La imitación fue tan exacta que de los bosques vecinos le respondió otro gato.
—Aquí es, dijo Morgan.
El postillón paró los caballos.
—Si es aquí, dijo, es inútil ir más lejos.
El joven tomó la maleta, abrió la portezuela, bajó, y acercándose al postillón:
—Aquí tienes el prometido escudo de seis libras.
El postillón lo tomó y se lo puso en la órbita del ojo, sosteniéndolo allí como un elegante de nuestros días sostiene su lente. Morgan adivinó que esta pantomima tenía un significado.
—Y bien, preguntó, ¿qué quiere decir eso?
—Quiere decir, dijo el postillón, que estoy arreglado, veo con un ojo.
—Comprendo, replicó el joven riendo; ¿y si tapo el otro ojo?
—¡Caramba!, ¡qué más quisiera yo!
—¡Este tunante prefiere estar ciego que tuerto!
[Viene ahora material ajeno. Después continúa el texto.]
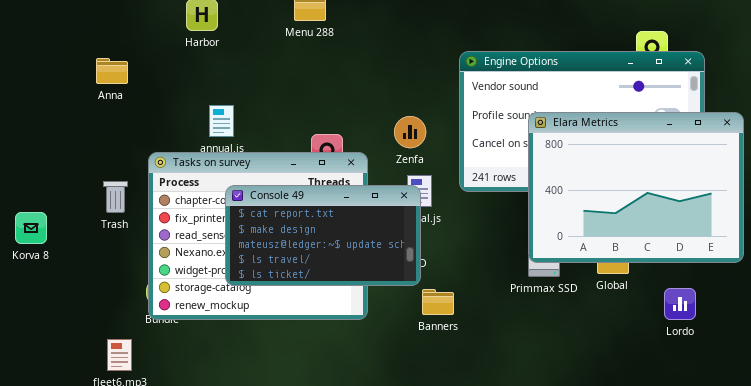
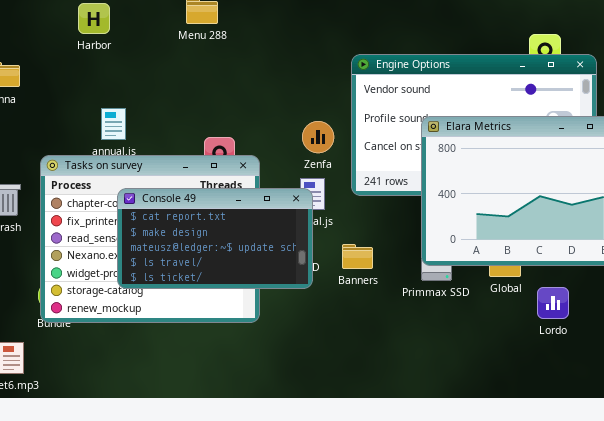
Zenfa: [394,116,426,148] -> [302,121,334,153], moved
Lordo: [664,288,696,320] -> [537,287,569,319], moved
Banners: [422,289,454,315] -> [342,244,373,269], moved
En fin, sobre gustos no hay disputa, ten.
Y le dio un segundo escudo.
El postillón se lo puso en el otro ojo, volvió el carruaje y tomó el camino de Servas.
El compañero de Jehú esperó a que se perdiese en la oscuridad, y aproximando a su boca una llave horadada, emitió un sonido prolongado y tililante como el de un silbato de contramaestre.
Otro semejante le respondió, y al mismo tiempo se vio a un jinete salir del bosque y acercarse al galope.
A la vista del jinete, Morgan se cubrió el rostro de nuevo con su máscara.
El hombre vino derecho a él.
—¿En nombre de quién venís? preguntó el jinete, cuyo rostro no se podía ver, oculto bajo las alas de un enorme sombrero.
—En nombre del profeta Eliseo, respondió el joven enmascarado.
—Entonces sois vos a quien espero, y bajó del caballo.
—¿Eres profeta o discípulo? preguntó Morgan.
—Soy discípulo, respondió el recién llegado.
—¿Y tu amo a dónde está?
—Lo encontraréis en la cartuja de Seillon.
—¿Sabes el número de los compañeros que están reunidos allí esta noche?
—Diez.
—Está bien, si encuentras a algún otro envíalo a la cita.
El que se dio el título de discípulo se inclinó en señal de obediencia, ayudó a Morgan a atar la maleta sobre la grupa de su caballo, y lo sostuvo respetuosamente por el freno mientras éste montaba.
Sin esperar a que el otro pie hubiese alcanzado el estribo, Morgan espoleó a su caballo, arrancando el freno de manos del criado, y partió al galope.
A la derecha del camino se veía extenderse el bosque de Seillon como un mar de tinieblas, al cual el viento de la noche hacía ondular y gemir entre sus vagas sombras.
A un cuarto de legua de Sué, el jinete lanzó su caballo a escape tendido y fue al encuentro de la selva que parecía venir al suyo.
El caballo, guiado por una mano experimentada, se metió sin vacilar.
Al cabo de diez minutos reapareció por el otro lado.
A cien pasos de la selva se elevaba una masa sombría, aislada en medio del llano.
Era un edificio de maciza arquitectura, sombreado por cinco o seis árboles seculares.
El jinete se paró delante de una gran puerta, encima de la cual estaban colocadas triangularmente tres estatuas.
La de la Virgen, la de Nuestro Señor Jesucristo y la de San Juan Bautista.
La de la Virgen marcaba el punto más alto del triángulo.
El viajero misterioso había llegado al fin de su viaje, es decir, a la Cartuja de Seillon.